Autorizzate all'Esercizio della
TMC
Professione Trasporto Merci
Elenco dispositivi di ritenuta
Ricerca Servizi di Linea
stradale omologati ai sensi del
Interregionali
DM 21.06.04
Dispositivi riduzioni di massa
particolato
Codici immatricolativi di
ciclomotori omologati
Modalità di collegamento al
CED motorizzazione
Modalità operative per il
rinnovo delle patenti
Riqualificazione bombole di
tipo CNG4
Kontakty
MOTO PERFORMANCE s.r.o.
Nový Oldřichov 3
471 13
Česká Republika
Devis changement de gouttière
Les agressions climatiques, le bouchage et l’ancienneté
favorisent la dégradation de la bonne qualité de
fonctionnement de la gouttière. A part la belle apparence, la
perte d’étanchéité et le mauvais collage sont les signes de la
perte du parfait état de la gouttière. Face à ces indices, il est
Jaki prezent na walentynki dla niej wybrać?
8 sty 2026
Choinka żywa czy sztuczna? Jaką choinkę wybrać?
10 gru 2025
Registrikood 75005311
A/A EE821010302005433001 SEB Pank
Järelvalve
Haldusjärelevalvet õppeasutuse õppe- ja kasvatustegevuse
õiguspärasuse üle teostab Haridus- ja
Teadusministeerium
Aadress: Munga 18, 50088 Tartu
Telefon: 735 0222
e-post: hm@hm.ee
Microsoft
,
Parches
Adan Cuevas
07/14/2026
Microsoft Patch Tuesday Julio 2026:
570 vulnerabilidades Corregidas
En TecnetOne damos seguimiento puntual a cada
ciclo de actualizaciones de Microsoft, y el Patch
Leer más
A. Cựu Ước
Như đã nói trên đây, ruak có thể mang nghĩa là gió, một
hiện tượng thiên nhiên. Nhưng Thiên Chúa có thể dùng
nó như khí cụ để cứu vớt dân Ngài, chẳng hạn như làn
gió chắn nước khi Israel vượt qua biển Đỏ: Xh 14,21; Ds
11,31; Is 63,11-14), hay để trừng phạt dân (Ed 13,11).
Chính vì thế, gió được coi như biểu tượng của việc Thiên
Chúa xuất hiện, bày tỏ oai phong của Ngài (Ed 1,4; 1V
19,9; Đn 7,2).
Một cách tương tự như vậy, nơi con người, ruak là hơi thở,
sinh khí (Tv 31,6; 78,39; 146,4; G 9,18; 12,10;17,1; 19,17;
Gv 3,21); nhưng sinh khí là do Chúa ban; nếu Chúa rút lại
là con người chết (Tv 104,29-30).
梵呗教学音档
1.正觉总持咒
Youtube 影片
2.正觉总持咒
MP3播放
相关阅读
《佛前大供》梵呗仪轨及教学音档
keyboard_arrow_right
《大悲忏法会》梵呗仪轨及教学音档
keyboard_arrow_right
————————
§ **ASSIGNMENT**
An exact reproduction of the listing is required, covering every entry.

§ **TASK OUTPUT**
Autorizzate all'Esercizio della
TMC
Professione Trasporto Merci
Elenco dispositivi di ritenuta
Ricerca Servizi di Linea
stradale omologati ai sensi del
Interregionali
DM 21.06.04
Dispositivi riduzioni di massa
particolato
Codici immatricolativi di
ciclomotori omologati
Modalità di collegamento al
CED motorizzazione
Modalità operative per il
rinnovo delle patenti
Riqualificazione bombole di
tipo CNG4
Kontakty
MOTO PERFORMANCE s.r.o.
Nový Oldřichov 3
471 13
Česká Republika
Devis changement de gouttière
Les agressions climatiques, le bouchage et l’ancienneté
favorisent la dégradation de la bonne qualité de
fonctionnement de la gouttière. A part la belle apparence, la
perte d’étanchéité et le mauvais collage sont les signes de la
perte du parfait état de la gouttière. Face à ces indices, il est
Jaki prezent na walentynki dla niej wybrać?
8 sty 2026
Choinka żywa czy sztuczna? Jaką choinkę wybrać?
10 gru 2025
Registrikood 75005311
A/A EE821010302005433001 SEB Pank
Järelvalve
Haldusjärelevalvet õppeasutuse õppe- ja kasvatustegevuse
õiguspärasuse üle teostab Haridus- ja
Teadusministeerium
Aadress: Munga 18, 50088 Tartu
Telefon: 735 0222
e-post: hm@hm.ee
Microsoft
,
Parches
Adan Cuevas
07/14/2026
Microsoft Patch Tuesday Julio 2026:
570 vulnerabilidades Corregidas
En TecnetOne damos seguimiento puntual a cada
ciclo de actualizaciones de Microsoft, y el Patch
Leer más
A. Cựu Ước
Như đã nói trên đây, ruak có thể mang nghĩa là gió, một
hiện tượng thiên nhiên. Nhưng Thiên Chúa có thể dùng
nó như khí cụ để cứu vớt dân Ngài, chẳng hạn như làn
gió chắn nước khi Israel vượt qua biển Đỏ: Xh 14,21; Ds
11,31; Is 63,11-14), hay để trừng phạt dân (Ed 13,11).
Chính vì thế, gió được coi như biểu tượng của việc Thiên
Chúa xuất hiện, bày tỏ oai phong của Ngài (Ed 1,4; 1V
19,9; Đn 7,2).
Một cách tương tự như vậy, nơi con người, ruak là hơi thở,
sinh khí (Tv 31,6; 78,39; 146,4; G 9,18; 12,10;17,1; 19,17;
Gv 3,21); nhưng sinh khí là do Chúa ban; nếu Chúa rút lại
là con người chết (Tv 104,29-30).
梵呗教学音档
1.正觉总持咒
Youtube 影片
2.正觉总持咒
MP3播放
相关阅读
《佛前大供》梵呗仪轨及教学音档
keyboard_arrow_right
《大悲忏法会》梵呗仪轨及教学音档
keyboard_arrow_right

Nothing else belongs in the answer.